Alright here we go the vMA – I promised you I would bounce around topics which don't relate to each other whatsoever.
So, first off, let's get started with installing and configuring the vMA. Installation really doesn't even need to be described. It comes as an ovf and it's as simple as just importing that…
Configuration can get a bit tricky, especially if you haven't used IP Pools before. We will cover IP Pools in another blog post so I'll just leave it at that. For the moment, I just went into the vMA VM settings and disabled all of the vApp options!
Anyways, once you finally get the appliance booted up you will be prompted to enter in some network information – pretty simple stuff, menu driven, and then prompted to change the default password for vi-admin. Easy stuff thus far. Speaking of authentication the vMA utilizes 'sudo' to execute commands. This basically allows vi-admin to execute commands under the root user account. A bit of a security and safeguard mechanism utilized in some Linux OSes.
Alright, so we are now up and running so let's just go over some common tasks that we might perform in relation to the vSphere Management Assistant. Probably a good idea to know all of these for the exam as vMA does have its very own objective and is referenced in many others.
vMA and your domain!
Certainly we may want to join the appliance to our domain. This will give us plenty of benefits security wise, the biggest being we will not have to store any of our target hosts passwords within the vMA credential store – so long as the hosts are a member of the domain as well. Commands related to vMA and domains are as follows…
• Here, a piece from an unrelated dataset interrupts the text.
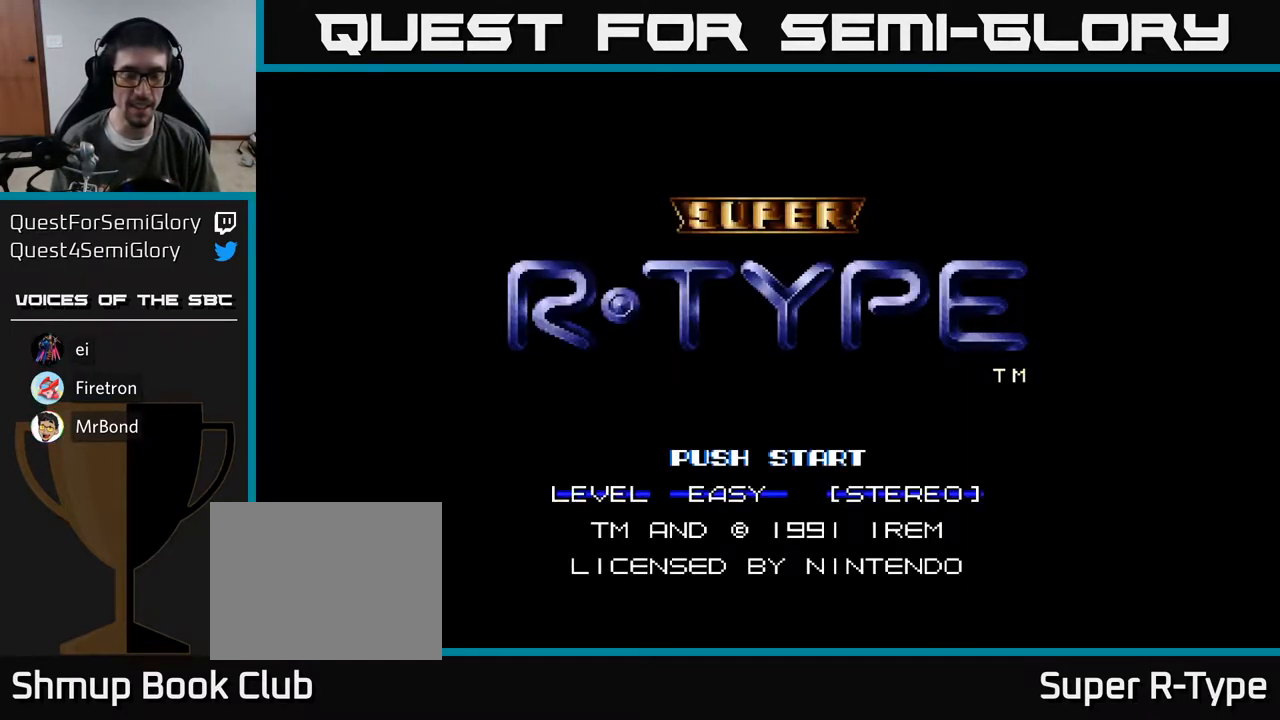
{"buttons": ["DPAD_UP"], "right_stick": "center", "events": [[133, "DPAD_UP", "down"], [200, "DPAD_LEFT", "up"], [283, "DPAD_UP", "up"], [417, "DPAD_UP", "down"]]}
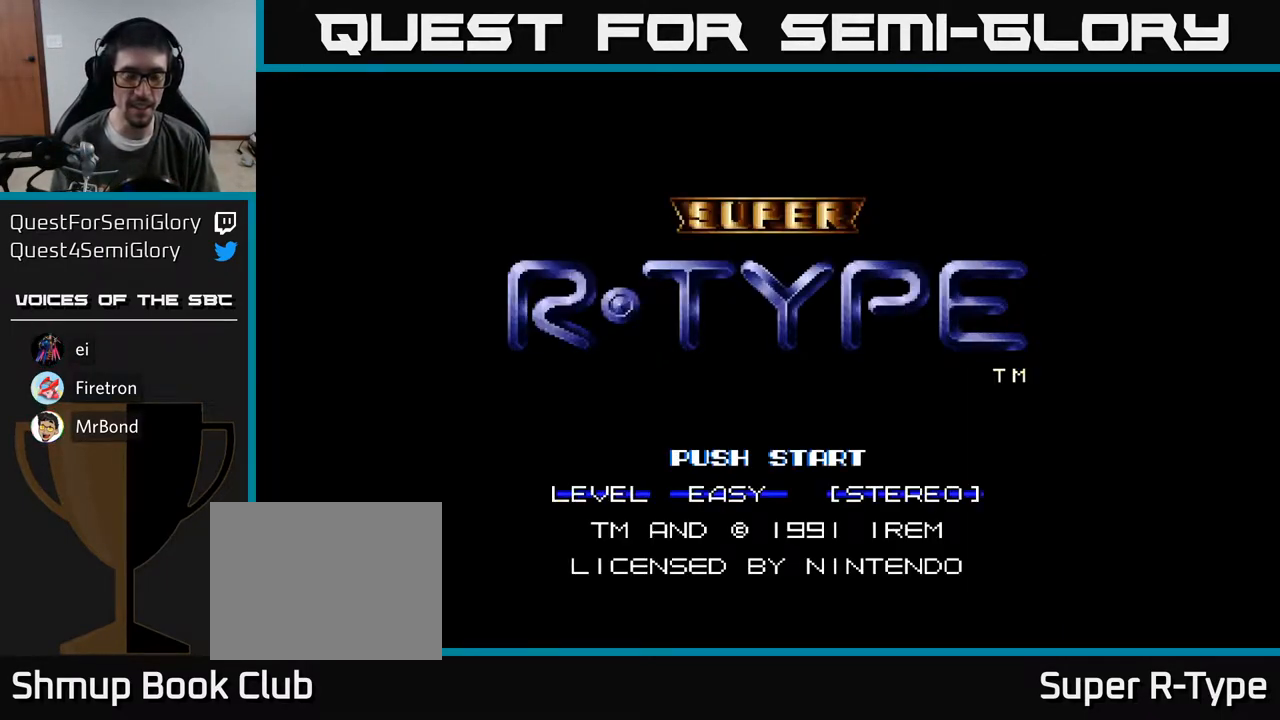
{"buttons": ["DPAD_RIGHT"], "right_stick": "center", "events": [[33, "DPAD_UP", "up"], [133, "DPAD_UP", "down"], [217, "DPAD_UP", "up"], [300, "DPAD_DOWN", "down"], [500, "DPAD_DOWN", "up"], [500, "DPAD_RIGHT", "down"]]}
To join vMA to a domain, obviously substituting your domain name and authentication…requires a restart of the appliance afterwards.
sudo domainjoin-cli join FQDN user_with_priveledges
And, to remove the vMA it's the same command, different parameters
sudo domainjoin-cli leave
And to view information
sudo domainjoin-cli query
So as mentioned above we can do some un-attended active directory authentication to our hosts. This is a pretty long drawn out process so I doubt it will be asked, but then again I'm wrong 100% of 50% of the time – I'd just know where this information is in the vSphere Management Assistant user guide (HINT: Page 15).
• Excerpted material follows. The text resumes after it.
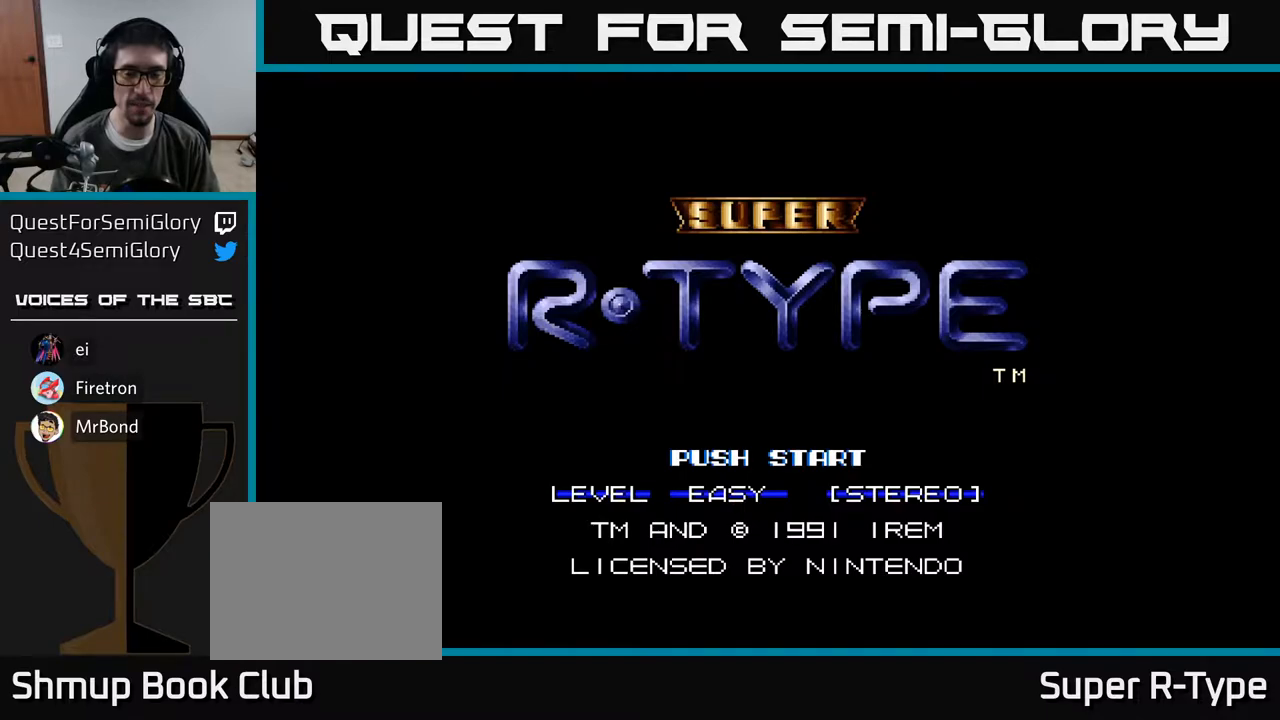
{"buttons": [], "right_stick": "center", "events": [[133, "A", "up"], [317, "X", "down"], [467, "X", "up"]]}
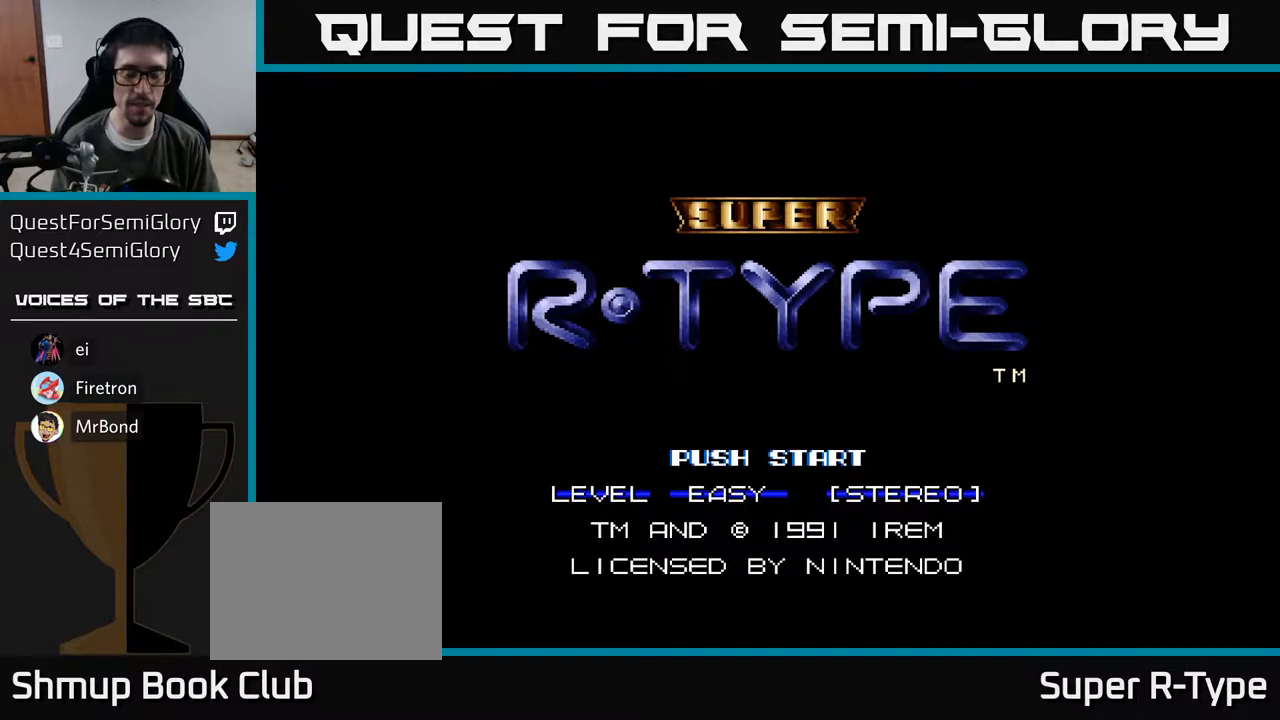
{"buttons": [], "right_stick": "center", "events": [[100, "Y", "down"], [217, "Y", "up"], [283, "B", "down"], [417, "B", "up"]]}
Before we can use the vMA to execute commands on hosts we need to, well, add hosts to our vMA. Within vMA terms, our hosts are called targets; targets on which we can execute commands. So when adding hosts we have to provide the hostname and some credentials. Thus we have a couple of options in regards to how we authenticate; adauth of fpauth (Default). Examples of adding a host with both authentication types are below…along with some other host options..
Using local ESXi credentials
vifp addserver HOSTNAME
Using AD credentials
vifp addserver HOSTNAME --authpolicy adauth
Viewing the hosts we have added
Removing a server
vifp removeserver HOSTNAME
Set a host as the target server – meaning set it up so you can run a command on the host without authentication
vifptarget -s HOSTNAME
To clear the current target
Security and user related functions
The vMA also has a few commands we can run to help better secure our systems. When you add a host to vMA, it actually creates a vi-admin and vi-user account on your ESXi host. You can tell vMA to rotate these passwords using the following command.
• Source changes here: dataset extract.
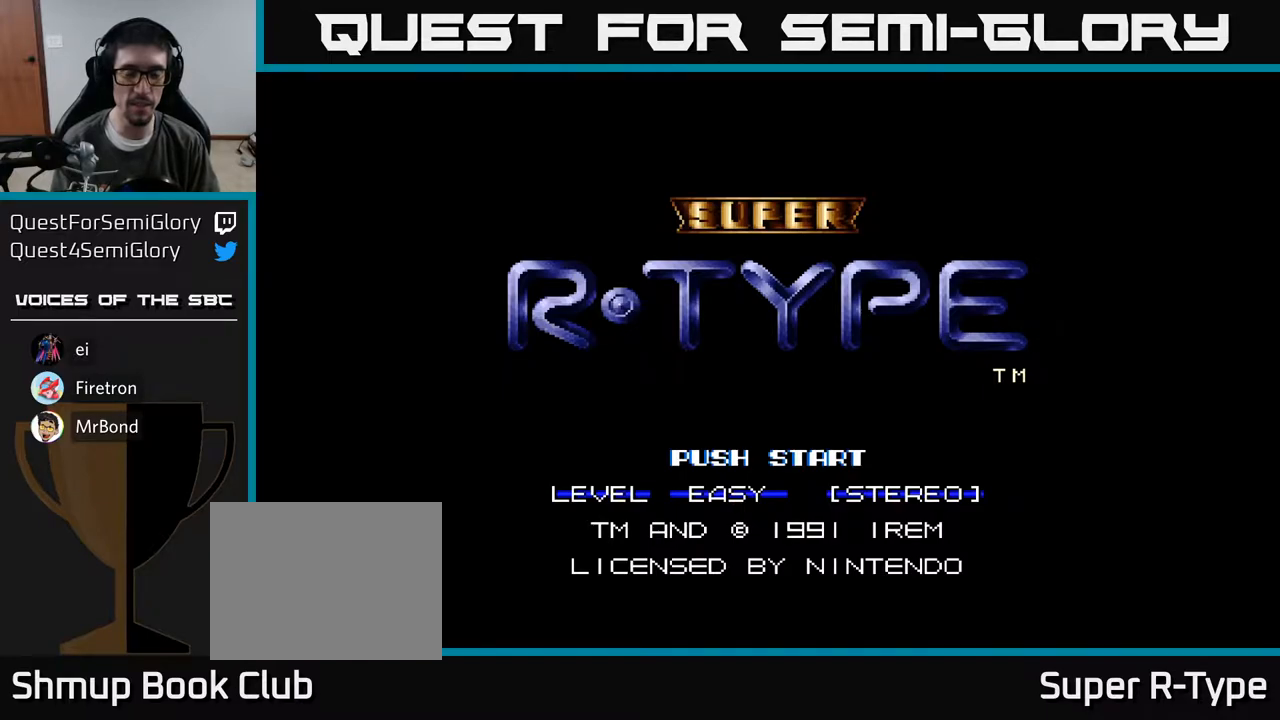
{"buttons": ["R2"], "right_stick": "center", "events": [[167, "L2", "down"], [350, "L2", "up"], [400, "R2", "down"]]}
vifp rotatepassword (--now, --never or --days #)
vMA also has a vi-user account locally, which by default is disabled, since it has no password. This account can be used to run commands on an ESXi host that would not normally require administrative priviledges. Enabling this account is as easy as simply setting a password on it using the following
sudo passwd vi-user
For now that's it – That's all I can think of that is vMA related – Now we will be using it for some other components in the futre, like setting up snmp and different things, but I wanted to keep this post strictly about vMA specific commands. Happy Studying!